Kwon doesn't try to conceal the fact that he created his images based on strict principles. His characters' seemingly unnatural postures allude to the work's artificiality. At this point, one can misinterpret that Kwon is a performance artist rather than a photographer. To be honest, performance and photography retain a close relationship with one another and are in fact inseparable. Art has become dematerialized while touching on conceptual art or performance. In this way, art uses photography as a way of witnessing itself. That is, photography has proclaimed its utility as a trace of art that leaves nothing behind. Photography has become merely a by-product or remainder and thus has been given a cold reception because of its mechanical aspects and supposed intentions. However, it becomes a different story for artists who deal with photography as their creative material. Such outer elements like characters' postures and outlook and general composition are now selected and given new meaning in terms of being 'photographed', and are created and disused only for photography's artistic needs. From this point, photography is not merely a trace of something, but creates its own phase of reality.
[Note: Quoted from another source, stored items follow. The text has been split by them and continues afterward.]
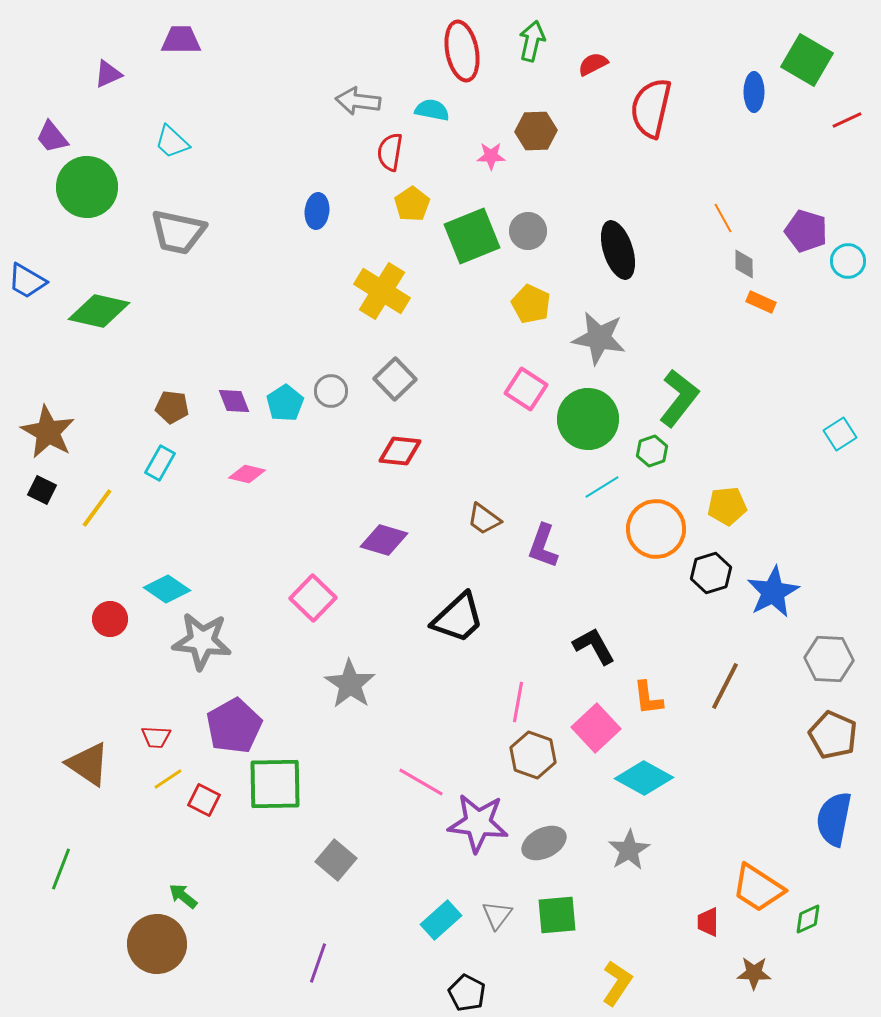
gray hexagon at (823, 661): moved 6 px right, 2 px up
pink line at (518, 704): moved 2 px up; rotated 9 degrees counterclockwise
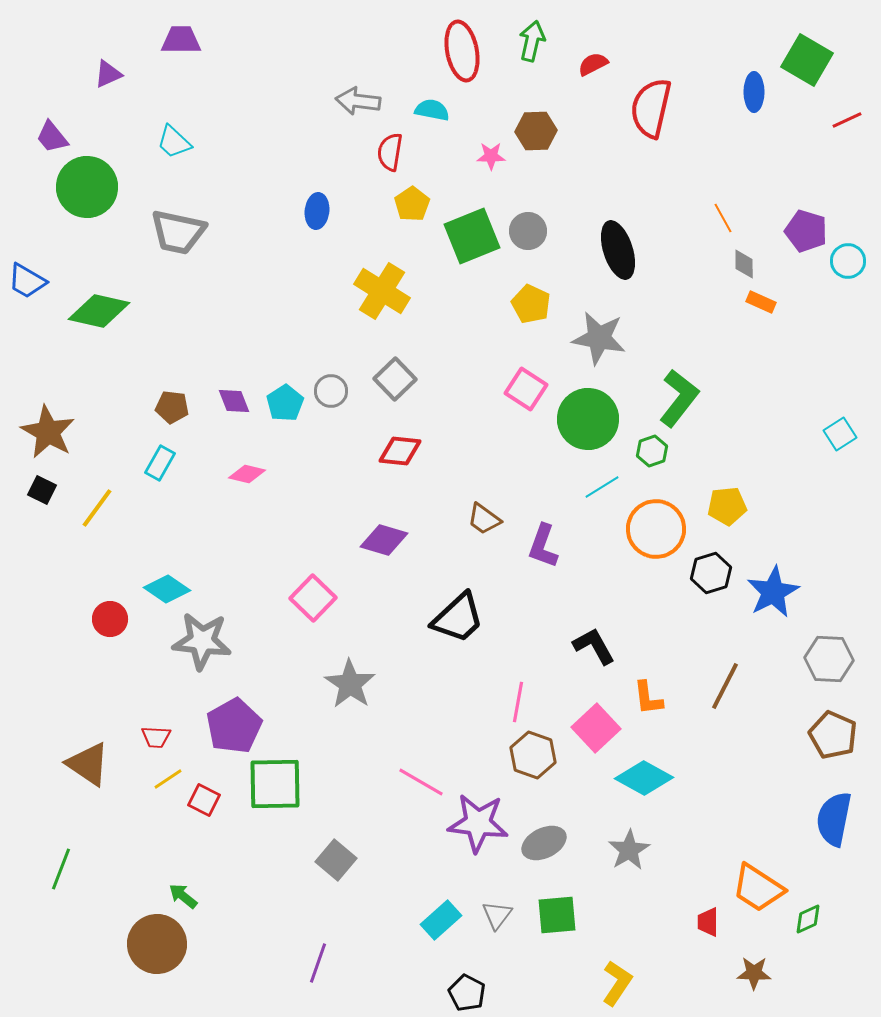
cyan trapezoid at (172, 142): moved 2 px right
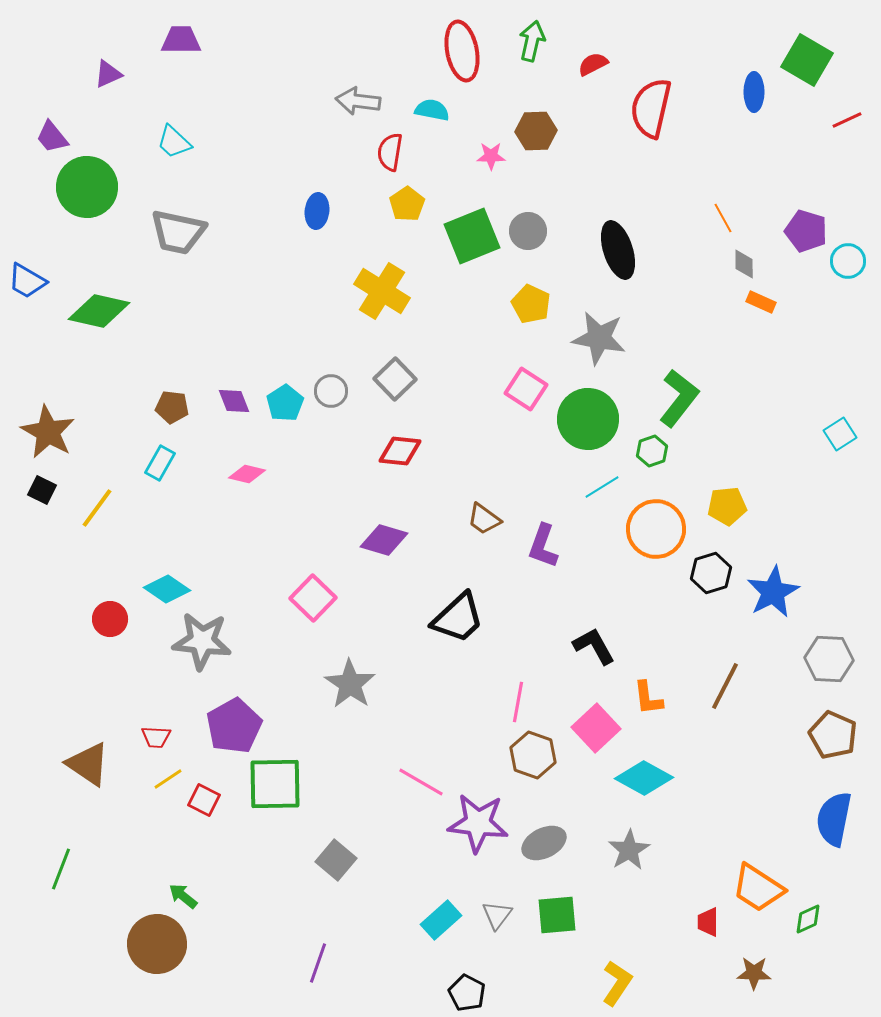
yellow pentagon at (412, 204): moved 5 px left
Kwon's photographs stand on a sleek and clearly ordered surface. His images within amusements of powerful light and flowery colors that appeal to our all parts of sentiments provide us with conceptual and visual enjoyment. However, these amusements of colors and light seemingly fly away after the evaporation of the confidential externality of its strengthened surface. In particular, Kwon's huge external format lets small things become huge on a monumental level and thus eliminates hierarchy within the canvas. This also removes the horizon line and the vanishing point in order to let viewers catch the lively scenes at a glance and therefore the images are confined within a depthless surface. Such configured images shown in a single dimension, with repetition and an absence of a center, and indifference between the perimeter and the outskirts allow the audiences' gaze to wander around within the emptiness. There is nothing behind the single dimensional image, nor does a central point that holds the viewers' gaze exist. Each portion of the image seemingly has the same worth as the others, but only the relationship among the parts gains meaning. In this context, a certain emptiness rules over by and large. In addition, there is no hierarchy among the each spectacle as no hierarchy exists within a single image. All the scenes are equal within their ordinary dailiness or completely presented artificiality. As all coming events and spectacles are merely artificial, each moment that imitates such events are portrayed in complete configuration, while any stark contingency or irregularity is confidentially eliminated. An individual within the sleek, flawless, and tolerably transparent world is nothing more than a part of a huge machine and merely repeats hollow acts.
Kwon's photographs are given birth through the artist's intense labor as one can see in the large amount of equipment, the huge-sized camera, light settings, sets, and even in his careful choosing of characters. Thus, his photographs portray our hollow reality as a solid and configured entity of images.